STORED DATA >>
*** Begin section ***

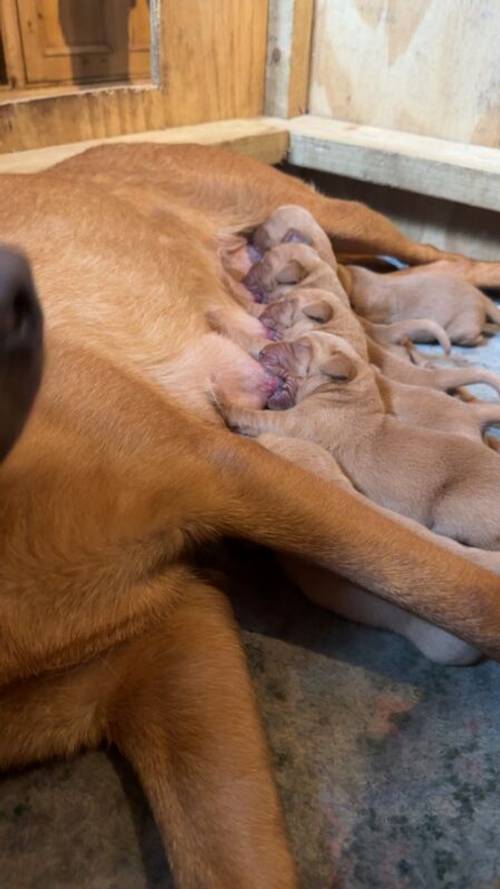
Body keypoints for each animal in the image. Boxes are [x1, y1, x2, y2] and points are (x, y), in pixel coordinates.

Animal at [219, 332, 500, 548]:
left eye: (302, 347)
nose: (263, 351)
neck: (351, 394)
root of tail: (475, 416)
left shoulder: (291, 423)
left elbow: (255, 416)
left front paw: (221, 399)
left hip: (456, 511)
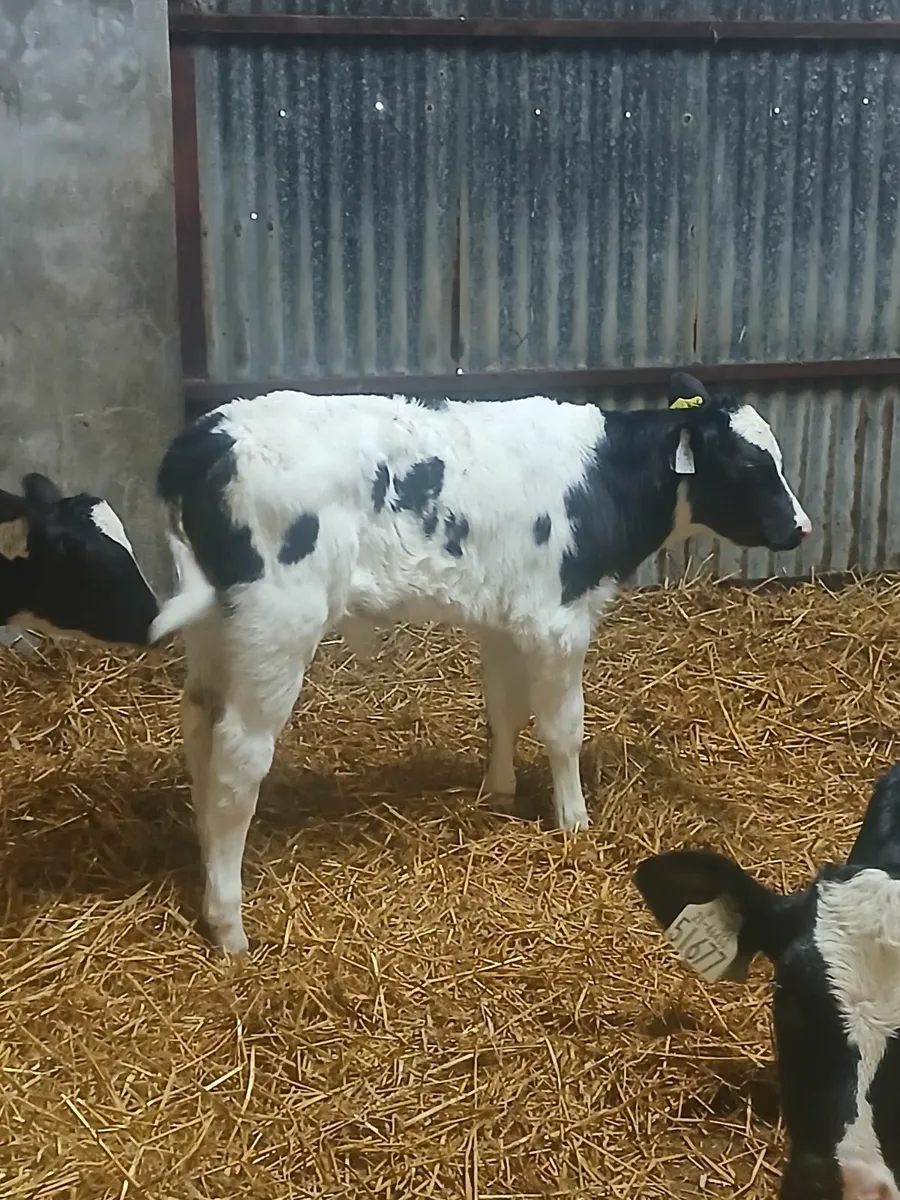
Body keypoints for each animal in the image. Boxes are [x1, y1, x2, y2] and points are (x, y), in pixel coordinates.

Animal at [147, 371, 811, 953]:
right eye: (749, 465)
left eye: (778, 457)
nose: (802, 528)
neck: (604, 478)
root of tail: (207, 433)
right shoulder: (558, 619)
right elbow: (563, 729)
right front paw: (574, 822)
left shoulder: (505, 617)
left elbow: (503, 711)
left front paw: (499, 793)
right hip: (276, 623)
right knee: (238, 760)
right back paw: (229, 925)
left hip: (215, 629)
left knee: (199, 729)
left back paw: (207, 858)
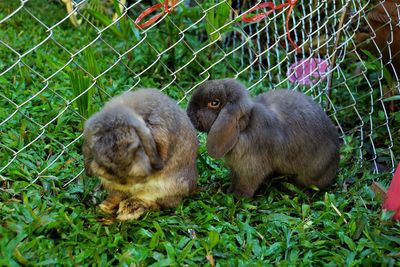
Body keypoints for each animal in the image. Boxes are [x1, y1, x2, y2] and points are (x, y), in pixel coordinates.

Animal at [83, 89, 198, 221]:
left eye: (136, 148)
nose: (123, 181)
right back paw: (105, 207)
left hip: (166, 187)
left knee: (158, 203)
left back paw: (128, 210)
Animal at [186, 78, 340, 198]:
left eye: (214, 103)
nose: (188, 113)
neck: (243, 128)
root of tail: (335, 166)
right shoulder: (237, 169)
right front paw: (230, 190)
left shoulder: (251, 168)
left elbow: (246, 184)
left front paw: (237, 197)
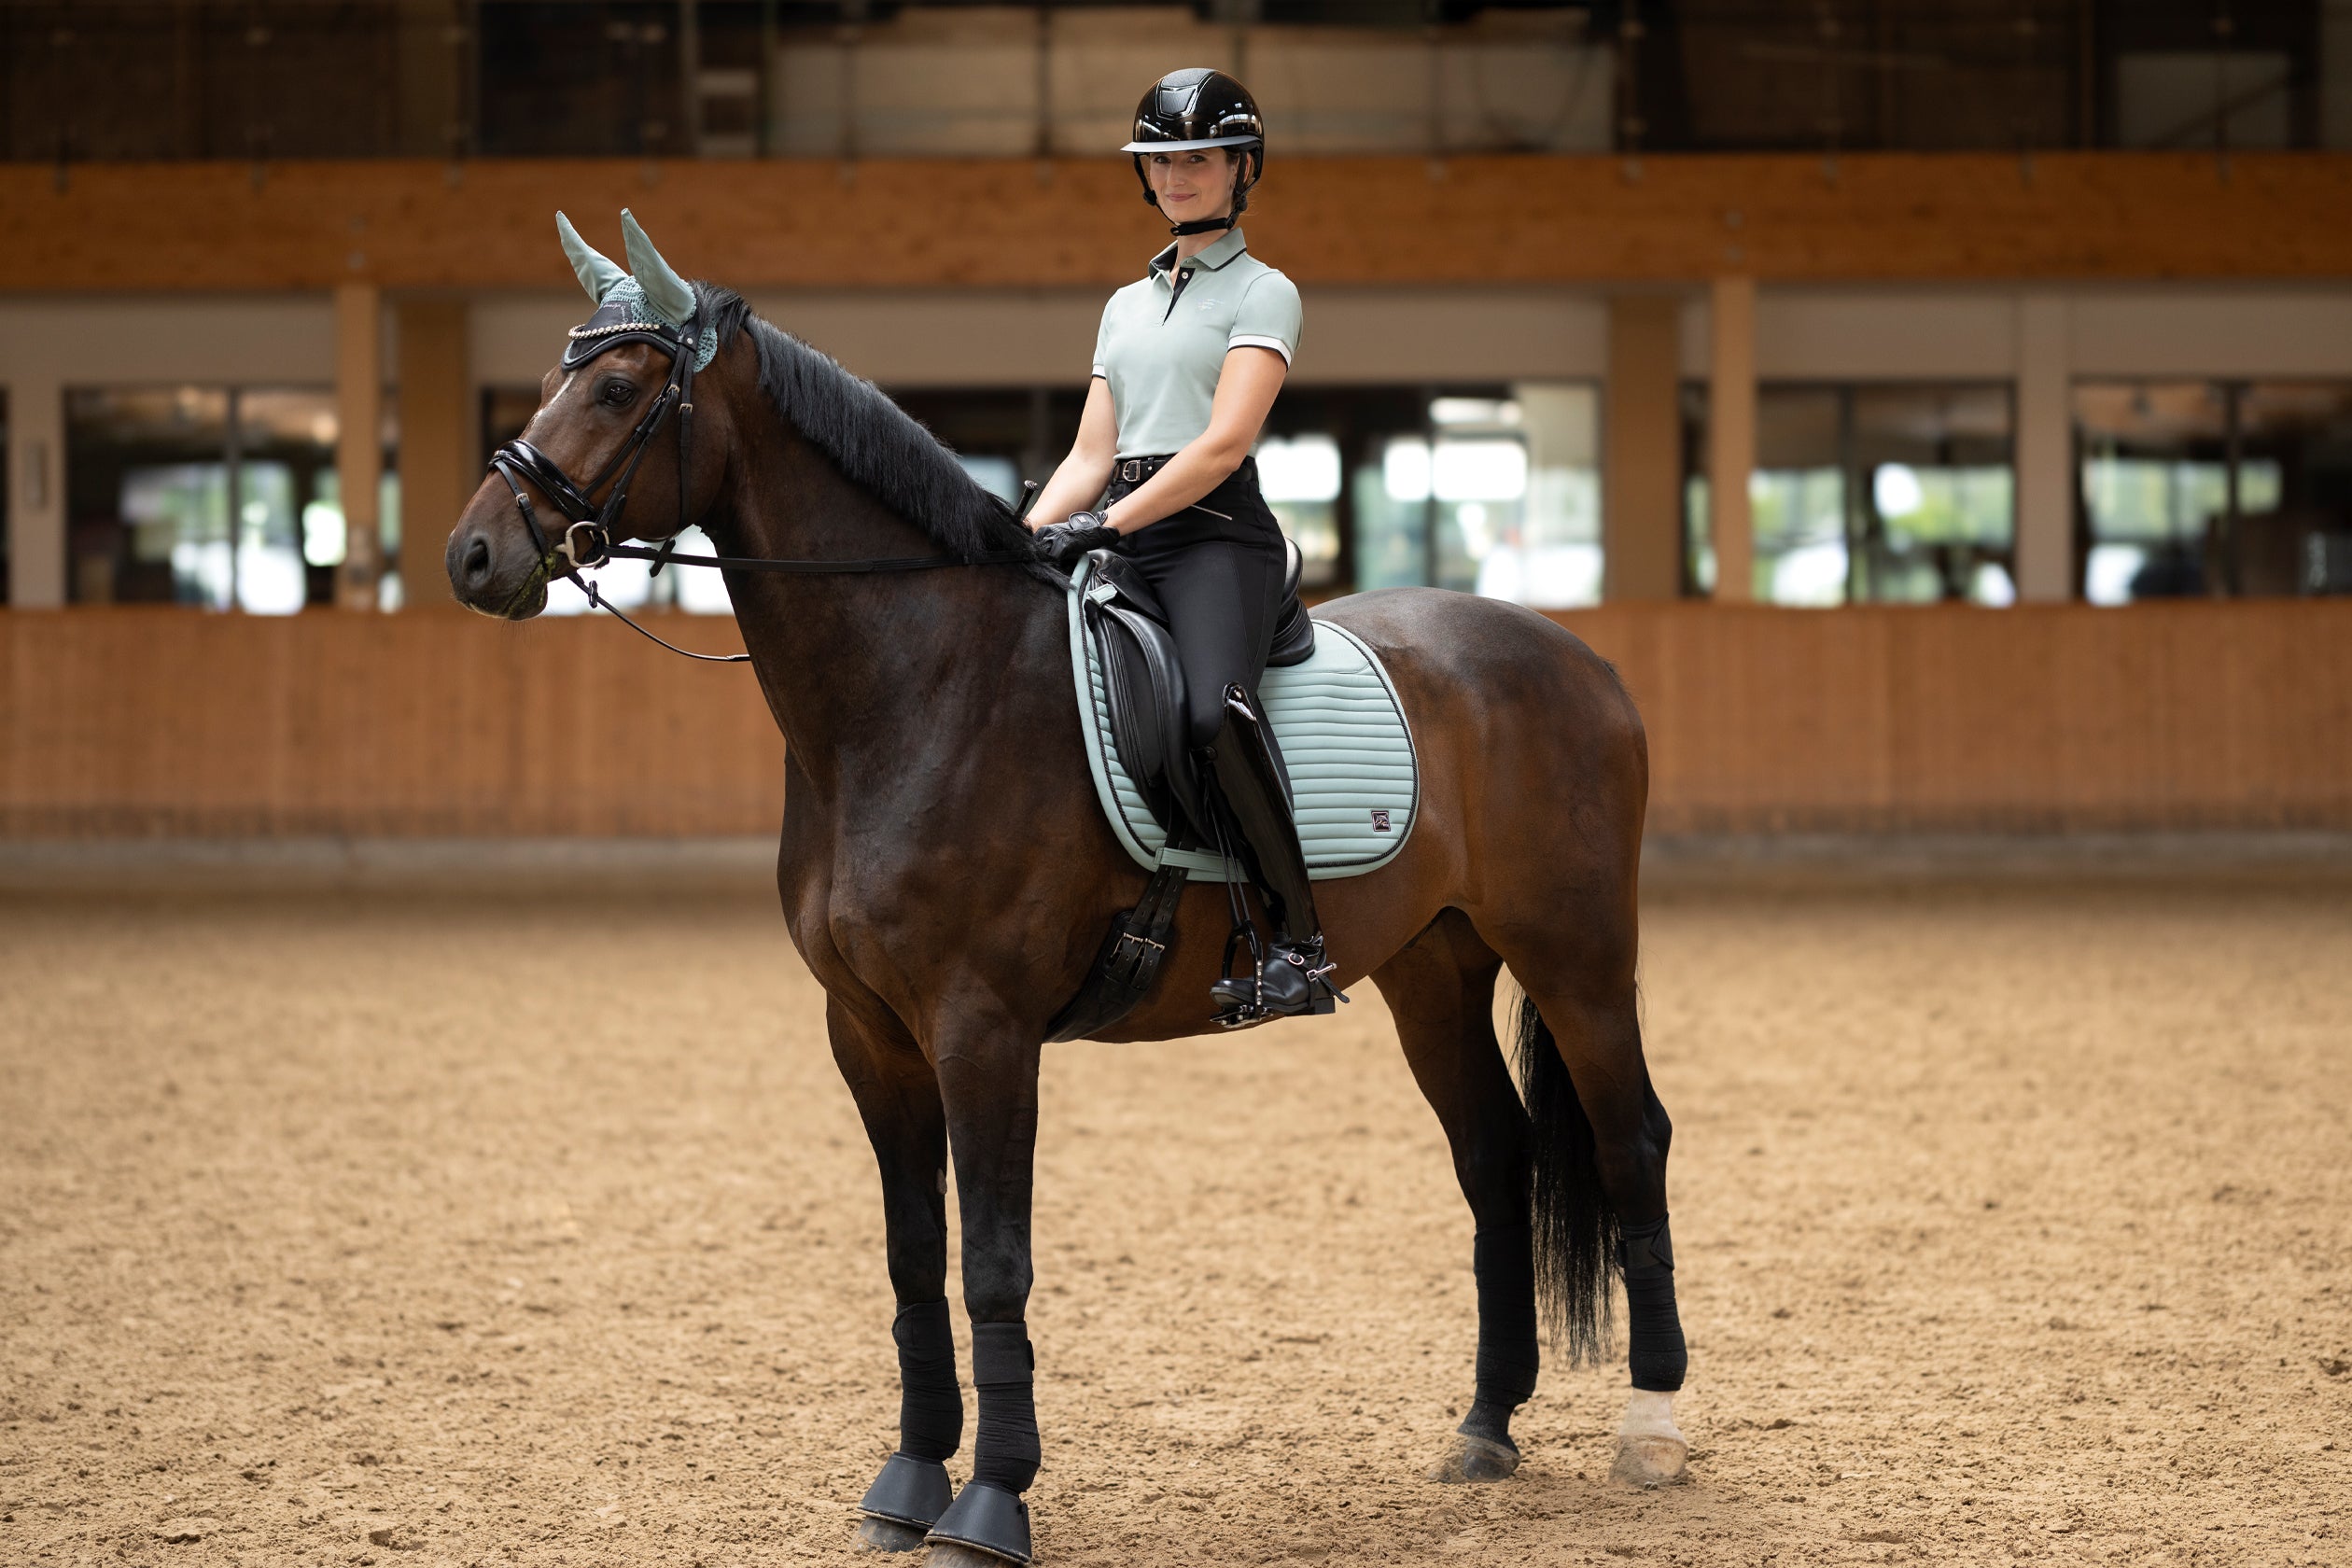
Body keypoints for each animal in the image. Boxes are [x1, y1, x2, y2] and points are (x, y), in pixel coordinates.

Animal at [442, 214, 1689, 1566]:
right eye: (552, 378)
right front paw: (908, 1482)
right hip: (1435, 965)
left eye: (619, 390)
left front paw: (991, 1503)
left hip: (1576, 955)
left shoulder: (981, 1028)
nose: (472, 555)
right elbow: (911, 1257)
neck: (918, 687)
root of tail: (1581, 659)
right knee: (1494, 1156)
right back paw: (1484, 1429)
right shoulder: (867, 1032)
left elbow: (994, 1263)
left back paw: (1653, 1430)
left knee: (1631, 1139)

*** End section ***

Every line from the one with "right shoulder: (558, 619)" through the last line of the listing above must be written out exactly, and no picture may appear.

RESULT OF THIS TASK >>
right shoulder: (558, 619)
right elbow: (563, 729)
right front paw: (574, 822)
left shoulder: (505, 617)
left elbow: (503, 711)
left front paw: (499, 793)
right hip: (276, 623)
right knee: (238, 760)
right back paw: (229, 925)
left hip: (215, 629)
left knee: (199, 729)
left back paw: (207, 858)
Body keypoints for each animal in the image. Boxes are [x1, y1, x2, y2] and points are (x, y), in pixel coordinates.

Animal at [83, 89, 198, 221]:
left eye: (136, 148)
nose: (123, 181)
right back paw: (105, 207)
left hip: (166, 187)
left knee: (158, 203)
left back paw: (128, 210)
Animal at [186, 78, 340, 198]:
left eye: (214, 103)
nose: (188, 113)
neck: (243, 128)
root of tail: (335, 166)
right shoulder: (237, 169)
right front paw: (230, 190)
left shoulder: (251, 168)
left elbow: (246, 184)
left front paw: (237, 197)
Body keypoints for each animal in the image. Boxes are [x1, y1, x2, y2] and points are (x, y), in pixel coordinates.

Animal at [442, 214, 1689, 1566]:
right eye: (552, 378)
right front paw: (908, 1482)
right hip: (1435, 965)
left eye: (619, 390)
left front paw: (991, 1503)
left hip: (1576, 955)
left shoulder: (981, 1028)
nose: (472, 555)
right elbow: (911, 1257)
neck: (918, 687)
root of tail: (1581, 659)
right knee: (1494, 1156)
right back paw: (1484, 1429)
right shoulder: (867, 1032)
left elbow: (994, 1263)
left back paw: (1653, 1430)
left knee: (1631, 1139)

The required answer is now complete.